Prepare complete Freud’s adjuvants (CFA)

Timing: 5 min

• 1.Add one vial (100 mg) of Mycobacterium tuberculosis H37Ra into one vial (10 mL) of Incomplete Freund’s adjuvant (IFA).
• 2.Thoroughly mix by vortexing for 5 s.
• 3.Store CFA stock at 4°C for further use.

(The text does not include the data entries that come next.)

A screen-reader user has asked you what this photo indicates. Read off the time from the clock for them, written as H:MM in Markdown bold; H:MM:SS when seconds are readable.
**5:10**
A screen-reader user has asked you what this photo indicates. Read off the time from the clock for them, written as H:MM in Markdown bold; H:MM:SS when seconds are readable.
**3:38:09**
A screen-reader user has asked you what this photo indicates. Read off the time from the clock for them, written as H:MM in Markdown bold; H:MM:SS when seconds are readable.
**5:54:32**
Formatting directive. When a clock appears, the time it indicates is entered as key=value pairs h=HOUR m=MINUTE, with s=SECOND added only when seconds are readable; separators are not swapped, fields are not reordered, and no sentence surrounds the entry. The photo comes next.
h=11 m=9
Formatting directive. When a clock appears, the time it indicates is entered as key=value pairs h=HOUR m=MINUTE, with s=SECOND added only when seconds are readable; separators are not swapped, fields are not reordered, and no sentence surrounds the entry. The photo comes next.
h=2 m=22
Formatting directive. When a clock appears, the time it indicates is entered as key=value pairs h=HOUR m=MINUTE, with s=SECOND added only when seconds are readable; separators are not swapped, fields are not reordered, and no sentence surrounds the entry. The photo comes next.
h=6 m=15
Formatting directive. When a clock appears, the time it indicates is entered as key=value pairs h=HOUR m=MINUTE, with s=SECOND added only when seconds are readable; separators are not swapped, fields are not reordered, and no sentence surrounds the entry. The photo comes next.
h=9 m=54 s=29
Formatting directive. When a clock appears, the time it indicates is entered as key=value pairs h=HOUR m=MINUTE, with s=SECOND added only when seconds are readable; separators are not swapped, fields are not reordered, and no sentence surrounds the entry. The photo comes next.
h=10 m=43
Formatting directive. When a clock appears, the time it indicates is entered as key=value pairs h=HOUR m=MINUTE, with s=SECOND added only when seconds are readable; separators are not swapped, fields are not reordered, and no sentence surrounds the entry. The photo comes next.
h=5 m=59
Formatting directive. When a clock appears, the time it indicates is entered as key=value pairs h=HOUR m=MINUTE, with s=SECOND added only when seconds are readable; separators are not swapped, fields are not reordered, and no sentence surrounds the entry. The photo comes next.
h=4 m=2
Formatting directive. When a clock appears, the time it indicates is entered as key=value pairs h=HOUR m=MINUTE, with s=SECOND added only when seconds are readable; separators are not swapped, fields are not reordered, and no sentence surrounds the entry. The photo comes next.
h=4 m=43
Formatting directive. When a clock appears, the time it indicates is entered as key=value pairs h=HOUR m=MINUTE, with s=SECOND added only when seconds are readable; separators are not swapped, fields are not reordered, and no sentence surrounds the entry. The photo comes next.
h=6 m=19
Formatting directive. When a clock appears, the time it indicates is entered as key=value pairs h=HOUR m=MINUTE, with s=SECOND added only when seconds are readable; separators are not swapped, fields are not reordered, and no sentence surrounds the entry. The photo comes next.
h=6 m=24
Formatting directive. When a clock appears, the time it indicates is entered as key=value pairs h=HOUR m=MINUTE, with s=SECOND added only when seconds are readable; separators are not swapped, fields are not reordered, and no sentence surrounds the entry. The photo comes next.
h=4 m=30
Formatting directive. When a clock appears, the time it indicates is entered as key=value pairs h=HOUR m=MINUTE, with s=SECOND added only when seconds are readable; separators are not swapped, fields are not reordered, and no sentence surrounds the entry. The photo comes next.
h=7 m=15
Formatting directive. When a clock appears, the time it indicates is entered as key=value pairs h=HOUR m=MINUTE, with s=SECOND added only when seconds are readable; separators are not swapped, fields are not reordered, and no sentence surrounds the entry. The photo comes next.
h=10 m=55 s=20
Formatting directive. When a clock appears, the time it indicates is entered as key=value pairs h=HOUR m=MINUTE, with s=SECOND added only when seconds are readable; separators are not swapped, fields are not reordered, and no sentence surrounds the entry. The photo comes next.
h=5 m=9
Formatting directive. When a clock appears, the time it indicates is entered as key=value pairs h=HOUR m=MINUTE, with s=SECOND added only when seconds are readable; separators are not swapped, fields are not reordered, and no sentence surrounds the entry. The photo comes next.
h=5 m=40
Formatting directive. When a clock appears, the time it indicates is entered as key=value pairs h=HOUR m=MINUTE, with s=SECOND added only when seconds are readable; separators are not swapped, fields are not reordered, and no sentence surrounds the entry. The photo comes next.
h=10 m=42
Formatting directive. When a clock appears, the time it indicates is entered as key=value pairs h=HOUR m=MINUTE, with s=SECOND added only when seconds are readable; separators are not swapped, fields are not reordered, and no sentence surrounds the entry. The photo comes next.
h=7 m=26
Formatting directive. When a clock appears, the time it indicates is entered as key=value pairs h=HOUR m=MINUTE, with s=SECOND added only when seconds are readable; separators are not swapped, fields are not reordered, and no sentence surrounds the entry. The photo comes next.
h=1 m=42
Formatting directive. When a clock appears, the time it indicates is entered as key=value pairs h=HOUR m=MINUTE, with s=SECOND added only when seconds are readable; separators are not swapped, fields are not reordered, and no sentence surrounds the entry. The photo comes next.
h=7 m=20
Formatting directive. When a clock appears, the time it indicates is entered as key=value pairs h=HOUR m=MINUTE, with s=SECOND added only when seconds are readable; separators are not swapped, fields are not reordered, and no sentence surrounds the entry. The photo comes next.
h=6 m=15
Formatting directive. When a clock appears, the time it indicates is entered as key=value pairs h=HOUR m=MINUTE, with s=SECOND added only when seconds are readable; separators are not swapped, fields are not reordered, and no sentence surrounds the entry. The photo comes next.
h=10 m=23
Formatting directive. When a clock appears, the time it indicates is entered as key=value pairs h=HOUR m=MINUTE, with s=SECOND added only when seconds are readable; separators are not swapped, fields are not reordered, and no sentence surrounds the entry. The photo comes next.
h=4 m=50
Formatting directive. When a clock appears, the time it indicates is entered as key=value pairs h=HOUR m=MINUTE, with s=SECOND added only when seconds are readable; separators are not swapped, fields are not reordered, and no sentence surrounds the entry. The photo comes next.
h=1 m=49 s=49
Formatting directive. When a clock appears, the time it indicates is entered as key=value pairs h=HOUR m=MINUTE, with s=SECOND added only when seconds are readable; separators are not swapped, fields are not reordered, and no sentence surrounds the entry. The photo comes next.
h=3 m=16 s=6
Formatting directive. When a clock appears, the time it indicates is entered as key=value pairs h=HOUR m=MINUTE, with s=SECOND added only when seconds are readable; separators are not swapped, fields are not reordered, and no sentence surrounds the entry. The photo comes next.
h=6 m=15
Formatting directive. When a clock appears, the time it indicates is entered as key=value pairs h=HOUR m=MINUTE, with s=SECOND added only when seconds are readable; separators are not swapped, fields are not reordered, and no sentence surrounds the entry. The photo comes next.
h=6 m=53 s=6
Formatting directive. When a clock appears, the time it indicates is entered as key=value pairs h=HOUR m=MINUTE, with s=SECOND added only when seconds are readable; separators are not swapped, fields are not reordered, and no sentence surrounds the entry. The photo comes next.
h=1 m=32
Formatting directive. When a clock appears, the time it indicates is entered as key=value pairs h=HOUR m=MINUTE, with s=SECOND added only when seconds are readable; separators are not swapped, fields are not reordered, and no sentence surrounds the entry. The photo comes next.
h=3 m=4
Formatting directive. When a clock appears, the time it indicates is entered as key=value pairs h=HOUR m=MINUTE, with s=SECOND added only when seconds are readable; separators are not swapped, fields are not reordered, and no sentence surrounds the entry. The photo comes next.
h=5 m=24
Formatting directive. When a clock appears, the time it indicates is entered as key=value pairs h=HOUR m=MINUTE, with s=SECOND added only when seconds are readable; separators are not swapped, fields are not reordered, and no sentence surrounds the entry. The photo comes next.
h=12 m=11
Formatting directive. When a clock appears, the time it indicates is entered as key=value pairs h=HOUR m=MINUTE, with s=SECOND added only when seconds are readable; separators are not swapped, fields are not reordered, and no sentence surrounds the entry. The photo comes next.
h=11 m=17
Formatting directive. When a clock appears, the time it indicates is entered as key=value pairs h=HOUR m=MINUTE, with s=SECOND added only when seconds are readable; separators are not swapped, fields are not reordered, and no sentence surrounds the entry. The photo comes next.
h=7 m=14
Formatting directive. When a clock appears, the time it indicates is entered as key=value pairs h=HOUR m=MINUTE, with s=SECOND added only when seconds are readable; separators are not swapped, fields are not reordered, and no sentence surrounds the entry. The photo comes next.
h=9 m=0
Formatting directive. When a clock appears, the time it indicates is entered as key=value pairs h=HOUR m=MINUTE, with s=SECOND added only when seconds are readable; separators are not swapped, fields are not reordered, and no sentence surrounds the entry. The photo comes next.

Prepare MOG_35–55 injection emulsion

Timing: 20–30 min

• 4.Upon arrival of MOG_35–55, reconstitute the powder with sterile ddH₂O to a stock concentration of 1 mg/mL and freeze aliquots at −20°C. We typically prepare 1 mL and 500 μL aliquots. Store MOG_35–55 aliquots at −20°C for up to 1 year.
• 5.Calculate total volume of injection solution needed (150 μL per mouse) according to table in materials and equipment.
• 6.Increase calculated volume by at least 30% (needed for dead volume of syringe and loss during needle drawing).
• 7.Emulsify MOG_35–55 and CFA by sonication until the solution turns white and viscous (Figure 2) (We usually do 3 cycles, 10 sec with 70% power).

CRITICAL: During sonication ensure MOG solution does not overheat by keeping it on ice or taking breaks between cycles.

Note: Emulsion cannot be stored and should always be used fresh.

Alternatives: Alternatively, emulsify MOG_35–55/CFA with a 20-gauge needle/syringe by aspirating the solution up and down 30–50 times.

• 8.Draw MOG_35–55/CFA emulsion into a 1 mL syringe.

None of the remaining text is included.